Data provided:
↓↓↓
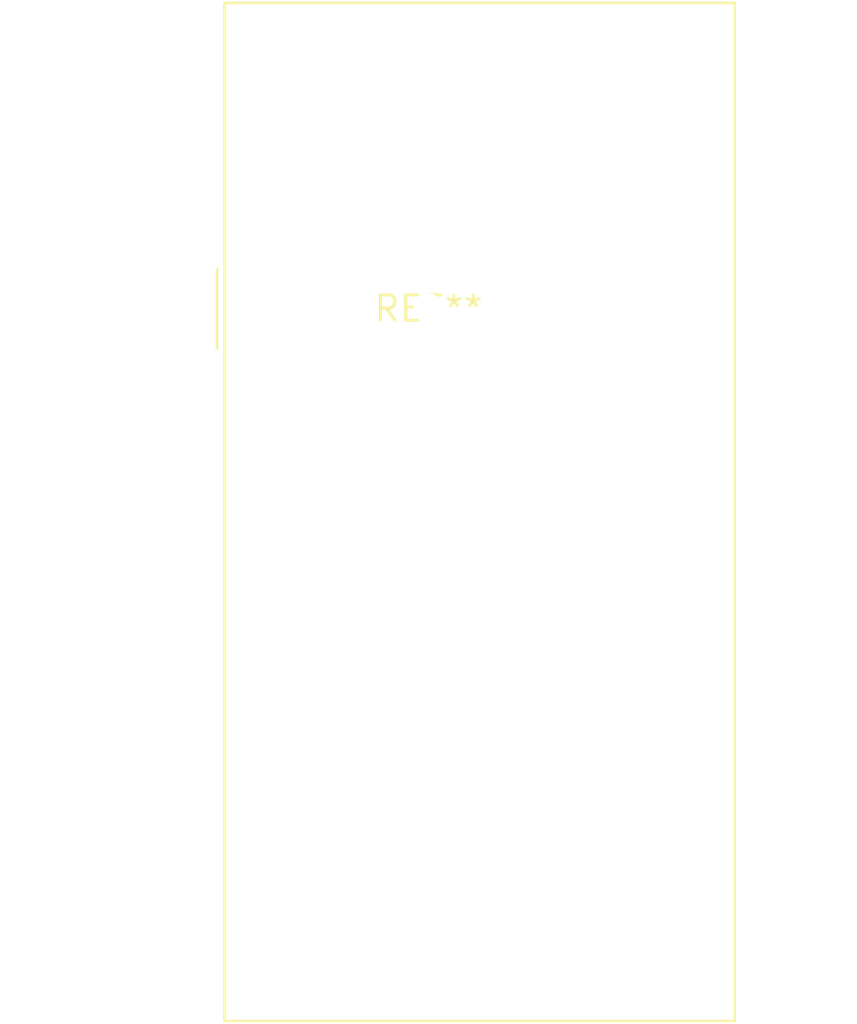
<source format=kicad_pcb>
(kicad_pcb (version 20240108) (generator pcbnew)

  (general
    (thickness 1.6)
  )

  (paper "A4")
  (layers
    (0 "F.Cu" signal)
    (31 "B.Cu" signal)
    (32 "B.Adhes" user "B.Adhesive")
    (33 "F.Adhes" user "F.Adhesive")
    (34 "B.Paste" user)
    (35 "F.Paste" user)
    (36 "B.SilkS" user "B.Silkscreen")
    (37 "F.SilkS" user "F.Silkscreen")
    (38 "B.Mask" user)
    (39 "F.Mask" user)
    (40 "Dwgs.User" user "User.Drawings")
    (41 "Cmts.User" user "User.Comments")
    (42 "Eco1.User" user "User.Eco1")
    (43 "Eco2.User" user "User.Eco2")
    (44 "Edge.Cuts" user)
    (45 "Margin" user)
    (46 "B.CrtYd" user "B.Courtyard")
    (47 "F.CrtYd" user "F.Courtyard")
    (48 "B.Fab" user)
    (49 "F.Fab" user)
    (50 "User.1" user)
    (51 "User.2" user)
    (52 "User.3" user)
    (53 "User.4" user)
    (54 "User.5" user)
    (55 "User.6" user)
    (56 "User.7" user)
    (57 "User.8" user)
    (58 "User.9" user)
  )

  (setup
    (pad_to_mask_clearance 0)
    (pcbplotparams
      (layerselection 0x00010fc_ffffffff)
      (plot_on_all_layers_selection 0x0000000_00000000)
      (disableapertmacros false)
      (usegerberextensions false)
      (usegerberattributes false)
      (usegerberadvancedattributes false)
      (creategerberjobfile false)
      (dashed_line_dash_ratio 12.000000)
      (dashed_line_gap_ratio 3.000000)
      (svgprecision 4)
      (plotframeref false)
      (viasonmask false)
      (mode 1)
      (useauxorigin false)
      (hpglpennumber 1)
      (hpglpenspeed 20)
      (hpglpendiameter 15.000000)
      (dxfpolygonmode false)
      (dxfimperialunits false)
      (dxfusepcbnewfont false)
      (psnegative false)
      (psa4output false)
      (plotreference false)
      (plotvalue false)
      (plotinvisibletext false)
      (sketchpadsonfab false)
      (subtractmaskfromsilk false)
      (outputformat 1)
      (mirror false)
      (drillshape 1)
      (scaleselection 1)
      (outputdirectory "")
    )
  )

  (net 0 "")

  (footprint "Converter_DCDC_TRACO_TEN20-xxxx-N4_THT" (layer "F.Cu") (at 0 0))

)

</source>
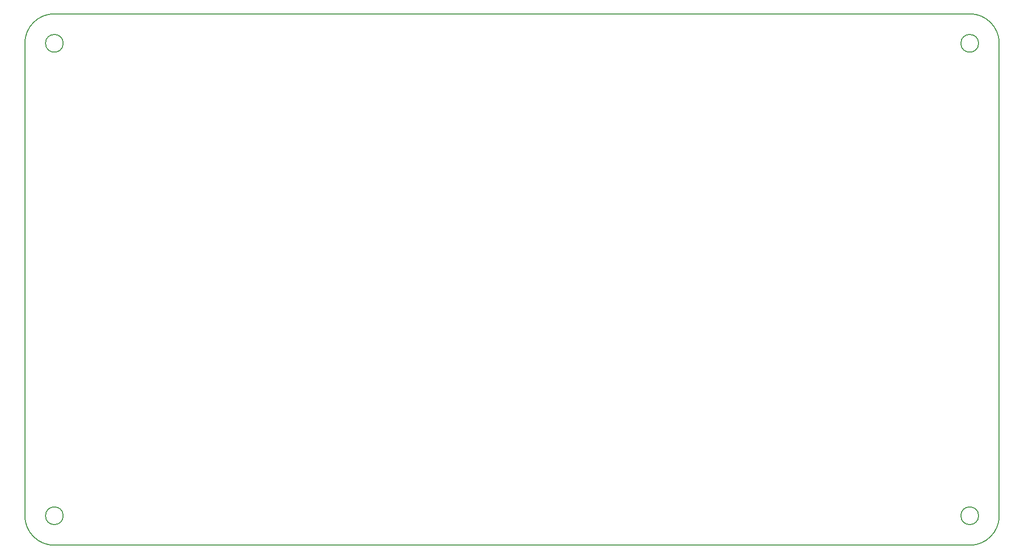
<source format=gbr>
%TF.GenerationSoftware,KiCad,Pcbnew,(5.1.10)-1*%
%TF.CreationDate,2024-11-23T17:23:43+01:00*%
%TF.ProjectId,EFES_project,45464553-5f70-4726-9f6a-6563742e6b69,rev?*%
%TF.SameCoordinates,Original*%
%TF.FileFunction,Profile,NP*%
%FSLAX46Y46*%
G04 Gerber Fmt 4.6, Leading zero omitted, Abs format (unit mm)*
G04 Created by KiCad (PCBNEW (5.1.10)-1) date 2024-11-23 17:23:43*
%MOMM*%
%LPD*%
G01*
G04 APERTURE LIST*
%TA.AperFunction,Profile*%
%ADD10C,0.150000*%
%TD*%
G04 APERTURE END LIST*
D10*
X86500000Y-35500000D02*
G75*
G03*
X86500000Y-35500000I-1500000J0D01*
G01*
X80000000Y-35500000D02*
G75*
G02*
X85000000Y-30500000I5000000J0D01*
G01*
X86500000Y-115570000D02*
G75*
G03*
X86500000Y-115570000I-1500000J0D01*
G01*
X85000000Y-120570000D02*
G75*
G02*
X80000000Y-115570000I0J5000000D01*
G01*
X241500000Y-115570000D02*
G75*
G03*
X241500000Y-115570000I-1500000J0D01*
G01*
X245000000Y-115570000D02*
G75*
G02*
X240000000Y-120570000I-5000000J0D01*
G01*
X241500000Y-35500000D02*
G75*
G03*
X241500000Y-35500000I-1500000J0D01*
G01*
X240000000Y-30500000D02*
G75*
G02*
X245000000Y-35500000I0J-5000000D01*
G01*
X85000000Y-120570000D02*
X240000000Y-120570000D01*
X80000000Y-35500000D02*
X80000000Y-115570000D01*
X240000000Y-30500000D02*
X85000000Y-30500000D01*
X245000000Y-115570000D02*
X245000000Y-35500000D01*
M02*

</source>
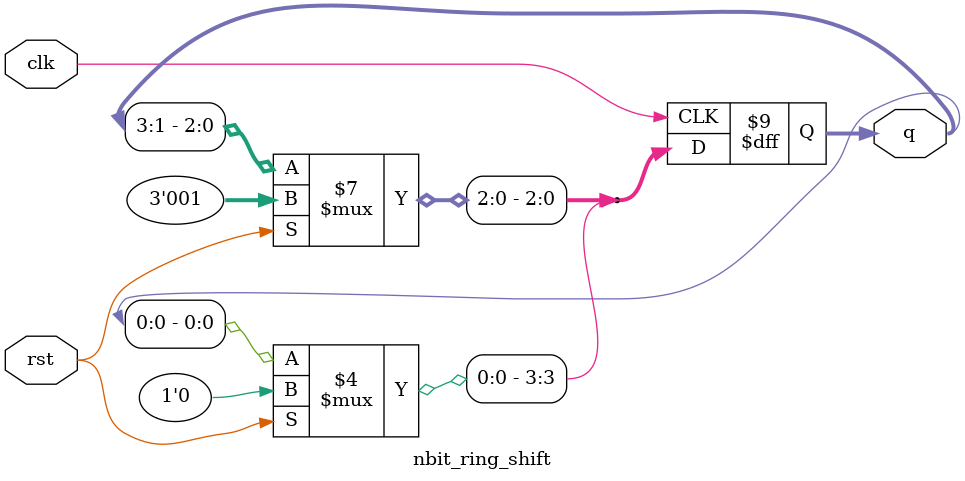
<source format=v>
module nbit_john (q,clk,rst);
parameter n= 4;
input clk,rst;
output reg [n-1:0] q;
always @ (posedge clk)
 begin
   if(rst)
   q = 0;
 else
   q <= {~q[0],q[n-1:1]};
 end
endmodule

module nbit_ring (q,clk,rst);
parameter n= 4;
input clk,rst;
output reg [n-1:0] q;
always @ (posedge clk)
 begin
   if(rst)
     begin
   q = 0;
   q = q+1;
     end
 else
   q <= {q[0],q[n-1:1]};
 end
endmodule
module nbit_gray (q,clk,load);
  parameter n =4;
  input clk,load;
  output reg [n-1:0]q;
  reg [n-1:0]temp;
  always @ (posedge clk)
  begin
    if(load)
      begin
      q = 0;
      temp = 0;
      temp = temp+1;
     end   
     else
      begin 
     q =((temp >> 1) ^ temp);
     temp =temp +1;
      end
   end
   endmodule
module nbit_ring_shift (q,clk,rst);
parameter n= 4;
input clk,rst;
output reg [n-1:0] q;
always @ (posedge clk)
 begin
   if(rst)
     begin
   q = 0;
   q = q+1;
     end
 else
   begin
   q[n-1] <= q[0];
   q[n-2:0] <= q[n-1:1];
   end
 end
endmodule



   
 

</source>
↑↑↑
About this exercise: If a line of the data includes the word "SilkS", it counts; give how many lines do, as a bare number.

Answer for this exercise: 2